Not only are many hospitals getting sizable federal drug discounts, some may be over-prescribing, according to the Government Accountability Office.
The Government Accountability Office is urging federal policymakers to remove financial incentives paid to hospitals who qualify for the 340B drug discount program, after discovering that the "disproportionate share hospitals," which comprise 80 percent of the program, are prescribing more than other facilities.
A GAO study found that in both 2008 and 2012, per beneficiary Medicare Part B drug spending--including for oncology medicines--was quite a bit more at 340B disproportionate share hospitals than at non-340B hospitals.
Among the hospitals that provided outpatient services and with 340B status in 2008 and 2012, on average, per beneficiary Medicare Part B drug spending was substantially higher than at non-340B hospitals, the GAO found. In 2012, average per beneficiary spending at 340B hospitals was $144, compared to $60 and $62 at non-340B DSH and other non-340B hospitals.
Average per-beneficiary cancer drug spending at 340B DSH hospitals was at $7,800 in 2012, compared to $5,900 at non-340B hospitals. (Non-DSH 340B hospitals were lower than that, at $5,400, although they account for only 20 percent of the 340B program.)
"The financial incentive to maximize Medicare revenues through the prescribing of more or more expensive drugs at 340B hospitals also raises concerns," the GAO wrote. "Our work suggests that 340B DSH hospitals may be responding to this incentive to maximize Medicare revenues."
The relatively higher Part B drug spending at 340B DSH hospitals "potentially could, in part, reflect a tendency for some beneficiaries to receive all of their Part B drugs in a hospital outpatient department instead of a physician's office," the GAO wrote. "However, we found that, in 2012, among patients who received Part B drugs in hospital outpatient departments, the percentage of patients who only received drugs in that setting--meaning that they did not receive any Part B drugs at a physician's office--was only slightly higher at 340B DSH hospitals (59 percent) compared to non-340B DSH hospitals (54 percent), and other non-340B hospitals (54 percent)."
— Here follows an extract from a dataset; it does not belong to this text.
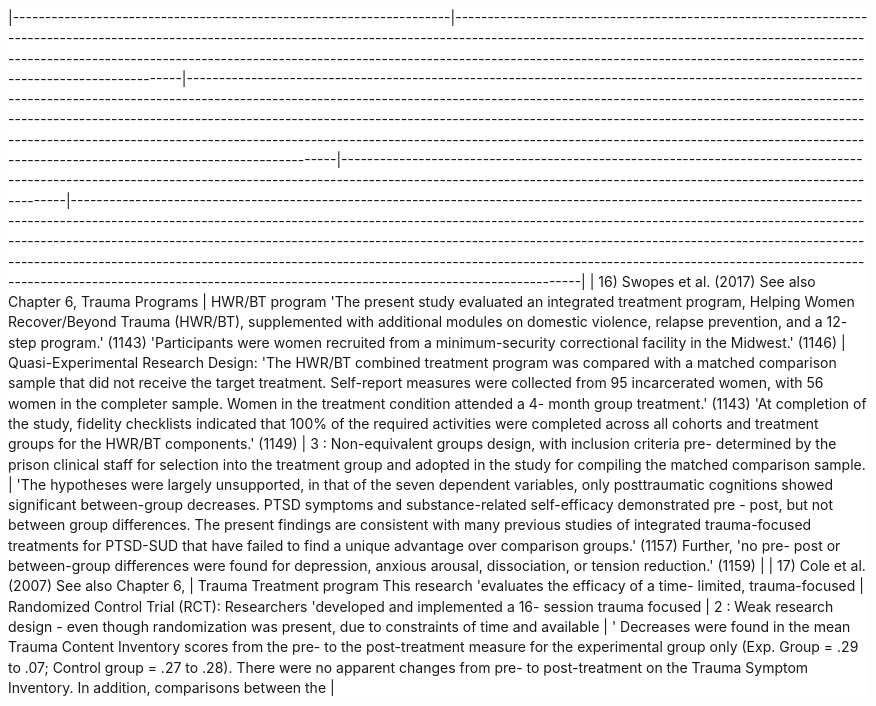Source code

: |--------------------------------------------------------------------|---------------------------------------------------------------------------------------------------------------------------------------------------------------------------------------------------------------------------------------------------------------------------------------------------------------------------------------------------------------------|---------------------------------------------------------------------------------------------------------------------------------------------------------------------------------------------------------------------------------------------------------------------------------------------------------------------------------------------------------------------------------------------------------------------------------------------------------------------------------------------------------------------------------------------------------------------------|-------------------------------------------------------------------------------------------------------------------------------------------------------------------------------------------------------------------------------|-----------------------------------------------------------------------------------------------------------------------------------------------------------------------------------------------------------------------------------------------------------------------------------------------------------------------------------------------------------------------------------------------------------------------------------------------------------------------------------------------------------------------------------------------------------------------------------------------------------------------------------|
| 16) Swopes et  al.  (2017)  See also  Chapter 6,  Trauma  Programs | HWR/BT program  'The present study  evaluated an integrated  treatment program,  Helping Women  Recover/Beyond  Trauma (HWR/BT),  supplemented with  additional modules on  domestic violence,  relapse prevention, and  a 12- step program.'  (1143)  'Participants were  women recruited from a  minimum-security  correctional facility in  the Midwest.' (1146) | Quasi-Experimental  Research Design:  'The HWR/BT combined  treatment program was  compared with a  matched comparison  sample that did not  receive the target  treatment. Self-report  measures were collected  from 95 incarcerated  women, with 56 women  in the completer sample.  Women in the treatment  condition attended a 4- month group treatment.'  (1143)  'At completion of the  study, fidelity checklists  indicated that 100% of  the required activities  were completed across  all cohorts and treatment  groups for the HWR/BT  components.' (1149) | 3 :  Non-equivalent  groups design, with  inclusion criteria pre- determined by the  prison clinical staff for  selection into the  treatment group and  adopted in the study  for compiling the  matched comparison  sample. | 'The hypotheses were largely unsupported, in that of the  seven dependent variables, only posttraumatic cognitions  showed significant between-group decreases. PTSD  symptoms and substance-related self-efficacy  demonstrated pre - post, but not between group  differences. The present findings are consistent with many  previous studies of integrated trauma-focused treatments  for PTSD-SUD that have failed to find a unique advantage  over comparison groups.' (1157) Further, 'no pre- post or between-group differences were  found for depression, anxious arousal, dissociation, or  tension reduction.' (1159) |
| 17) Cole et al.  (2007)  See also  Chapter 6,                      | Trauma Treatment  program  This research 'evaluates  the efficacy of a time- limited, trauma-focused                                                                                                                                                                                                                                                                | Randomized Control Trial  (RCT):  Researchers 'developed  and implemented a 16- session trauma focused                                                                                                                                                                                                                                                                                                                                                                                                                                                                    | 2 : Weak research  design  -  even though  randomization was  present, due to  constraints of time  and available                                                                                                             | ' Decreases were found in the mean Trauma Content  Inventory scores from the pre- to the post-treatment  measure for the experimental group only (Exp. Group = .29  to .07; Control group = .27 to .28). There were no apparent  changes from pre- to post-treatment on the Trauma  Symptom Inventory. In addition, comparisons between the                                                                                                                                                                                                                                                                                       |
The 340B program dates back to 1992, created as a way to help hospitals with disproportionate shares of low income and uninsured patients. These days, almost 40 percent of U.S. hospitals qualify for the program, and almost all of the $7 billion in 340B drug sales is to hospitals and their outpatient settings. Not all of those hospitals are large charity care or public providers; about 12 percent have very little charity care, the GAO found.
Hospitals in the 340B program took issue with the GAO's findings and conclusions. "We are particularly troubled by the GAO's unfounded conclusion that hospitals that serve our nation's most vulnerable patients inappropriately prescribe medications to Medicare beneficiaries for financial gain," said Bruce Siegel, MD, CEO and president of America's Essential Hospitals.
In long-awaited guidance for the 340B program, the Health Resources and Services Administration is proposing to cap the prices drug manufacturers can charge participating hospitals.
The proposed regulations, which were called for the Affordable Care Act, would allow HRSA to assess penalties of up to $5,000 on manufacturers "knowingly and intentionally" charges a covered entity more than the ceiling price for a 340B drug.
Pressure to reign in the program has been mounting, from physicians, drug makers and Congress, which had considered more stringent eligibility standards for hospitals in a version of the 21st Century Cures Act.
"To the extent that the 340B Drug Pricing Program exists to benefit vulnerable patient populations, there is insufficient evidence to ensure that the program is achieving these objectives to the fullest extent possible," said the American Society of Clinical Oncology in a policy statement calling for reforms to the program.
"The 340B program could be modified and better targeted to truly needy patients by appropriately identifying any entities that serve such patients," the ASCO wrote. "Integral to any such change is the need for more thoughtful qualification standards based on the characteristics of the outpatient population, standards that would accurately capture the demographics of the patient population being served."